Mamun Abdullah-Al, Aseltine Robert, Rajasekaran Sanguthevar
Department of Computer Science and Engineering, University of Connecticut, Storrs, Connecticut, United States of America.
Institute for Public Health Research, University of Connecticut, East Hartford, Connecticut, United States of America.
PLoS One. 2016 Apr 28;11(4):e0154446. doi: 10.1371/journal.pone.0154446. eCollection 2016.
Data from different agencies share data of the same individuals. Linking these datasets to identify all the records belonging to the same individuals is a crucial and challenging problem, especially given the large volumes of data. A large number of available algorithms for record linkage are prone to either time inefficiency or low-accuracy in finding matches and non-matches among the records. In this paper we propose efficient as well as reliable sequential and parallel algorithms for the record linkage problem employing hierarchical clustering methods.

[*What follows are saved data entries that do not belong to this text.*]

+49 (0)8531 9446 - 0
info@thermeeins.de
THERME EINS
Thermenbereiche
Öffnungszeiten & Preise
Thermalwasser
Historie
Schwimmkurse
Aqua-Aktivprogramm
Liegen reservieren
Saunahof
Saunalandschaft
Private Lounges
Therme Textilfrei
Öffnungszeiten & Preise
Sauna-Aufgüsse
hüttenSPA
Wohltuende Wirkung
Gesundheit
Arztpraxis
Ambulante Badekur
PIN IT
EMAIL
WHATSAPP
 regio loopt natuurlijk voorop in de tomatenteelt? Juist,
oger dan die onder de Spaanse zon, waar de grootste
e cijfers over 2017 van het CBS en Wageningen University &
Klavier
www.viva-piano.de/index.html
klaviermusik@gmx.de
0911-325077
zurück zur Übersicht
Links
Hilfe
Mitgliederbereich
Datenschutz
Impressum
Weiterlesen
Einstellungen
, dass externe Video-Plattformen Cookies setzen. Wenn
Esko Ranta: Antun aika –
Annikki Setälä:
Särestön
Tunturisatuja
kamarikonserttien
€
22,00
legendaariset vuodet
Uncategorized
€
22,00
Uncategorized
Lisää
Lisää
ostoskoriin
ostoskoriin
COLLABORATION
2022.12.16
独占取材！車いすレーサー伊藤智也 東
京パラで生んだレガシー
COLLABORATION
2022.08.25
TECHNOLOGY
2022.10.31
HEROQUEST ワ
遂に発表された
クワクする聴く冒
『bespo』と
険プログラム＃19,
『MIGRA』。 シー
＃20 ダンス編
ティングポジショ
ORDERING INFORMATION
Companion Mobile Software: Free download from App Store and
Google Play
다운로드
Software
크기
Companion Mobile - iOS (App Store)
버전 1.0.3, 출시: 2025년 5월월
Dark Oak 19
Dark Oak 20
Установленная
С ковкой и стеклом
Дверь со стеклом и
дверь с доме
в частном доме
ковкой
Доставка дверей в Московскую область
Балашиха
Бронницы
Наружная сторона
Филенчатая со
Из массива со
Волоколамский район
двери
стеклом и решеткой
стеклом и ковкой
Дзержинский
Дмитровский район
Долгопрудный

We employ complete linkage hierarchical clustering algorithms to address this problem. In addition to hierarchical clustering, we also use two other techniques: elimination of duplicate records and blocking. Our algorithms use sorting as a sub-routine to identify identical copies of records. We have tested our algorithms on datasets with millions of synthetic records. Experimental results show that our algorithms achieve nearly 100% accuracy. Parallel implementations achieve almost linear speedups. Time complexities of these algorithms do not exceed those of previous best-known algorithms. Our proposed algorithms outperform previous best-known algorithms in terms of accuracy consuming reasonable run times.
来自不同机构的数据共享相同个体的数据。将这些数据集链接起来以识别属于同一人的所有记录是一个关键且具有挑战性的问题,尤其是考虑到数据量巨大。大量现有的记录链接算法在查找记录之间的匹配项和不匹配项时,要么效率低下,要么准确率低。在本文中,我们提出了使用层次聚类方法解决记录链接问题的高效且可靠的顺序和并行算法。我们采用完全链接层次聚类算法来解决这个问题。除了层次聚类,我们还使用另外两种技术:消除重复记录和分块。我们的算法使用排序作为子例程来识别记录的相同副本。我们在包含数百万条合成记录的数据集上测试了我们的算法。实验结果表明,我们的算法准确率接近100%。并行实现几乎实现了线性加速。这些算法的时间复杂度不超过之前最著名算法的时间复杂度。我们提出的算法在准确率方面优于之前最著名的算法,且运行时间合理。